[Opening DATA EXCERPTS section]
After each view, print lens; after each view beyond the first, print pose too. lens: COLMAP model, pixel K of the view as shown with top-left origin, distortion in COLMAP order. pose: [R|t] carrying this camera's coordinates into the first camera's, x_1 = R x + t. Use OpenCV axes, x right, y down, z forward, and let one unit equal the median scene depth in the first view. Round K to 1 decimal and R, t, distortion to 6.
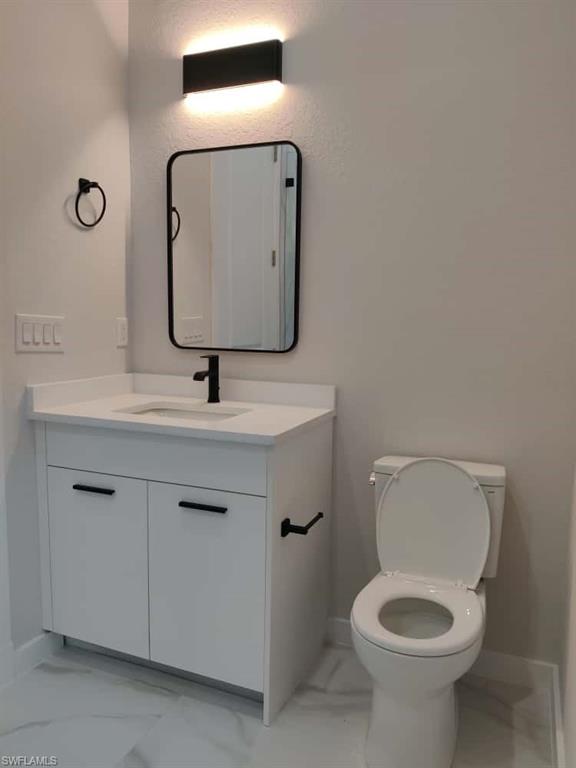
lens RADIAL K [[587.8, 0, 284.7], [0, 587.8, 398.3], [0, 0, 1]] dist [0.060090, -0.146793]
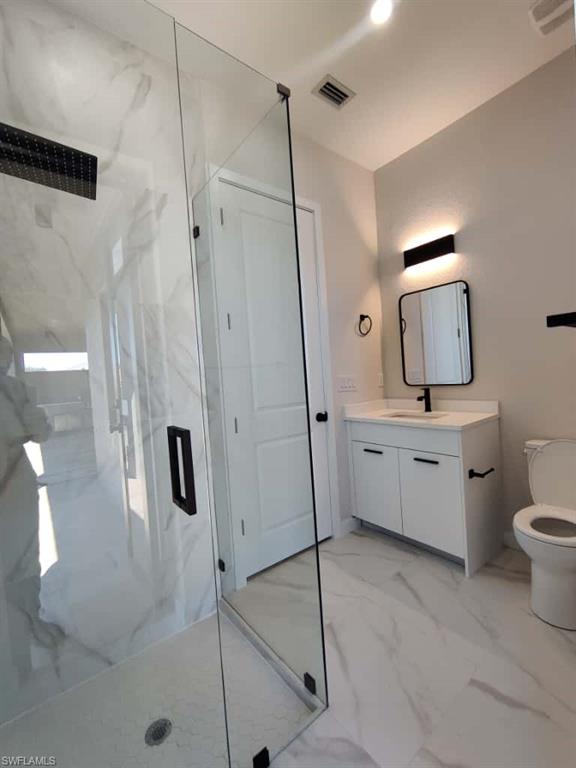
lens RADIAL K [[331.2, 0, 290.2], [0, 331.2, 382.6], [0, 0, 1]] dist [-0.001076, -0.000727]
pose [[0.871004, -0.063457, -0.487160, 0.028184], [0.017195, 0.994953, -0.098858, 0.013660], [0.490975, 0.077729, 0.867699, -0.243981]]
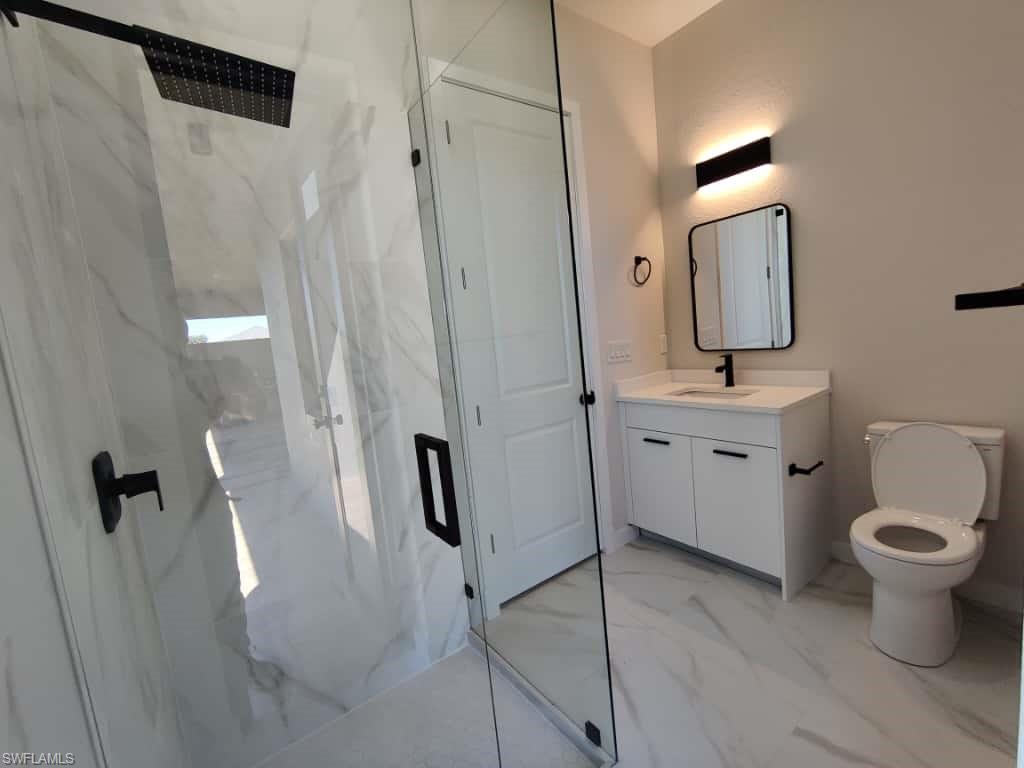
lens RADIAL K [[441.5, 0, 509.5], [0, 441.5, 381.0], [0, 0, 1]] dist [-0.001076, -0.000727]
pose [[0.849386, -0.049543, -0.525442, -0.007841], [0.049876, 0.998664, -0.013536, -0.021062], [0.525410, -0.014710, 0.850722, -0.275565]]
[Closing DATA EXCERPTS section]
Please copy word for word the lines above that run from the very first one through the line containing "dist [0.060090, -0.146793]", both ends included. Omit the pictures from your answer.

ANSWER TO THE PROBLEM:
After each view, print lens; after each view beyond the first, print pose too. lens: COLMAP model, pixel K of the view as shown with top-left origin, distortion in COLMAP order. pose: [R|t] carrying this camera's coordinates into the first camera's, x_1 = R x + t. Use OpenCV axes, x right, y down, z forward, and let one unit equal the median scene depth in the first view. Round K to 1 decimal and R, t, distortion to 6.
lens RADIAL K [[587.8, 0, 284.7], [0, 587.8, 398.3], [0, 0, 1]] dist [0.060090, -0.146793]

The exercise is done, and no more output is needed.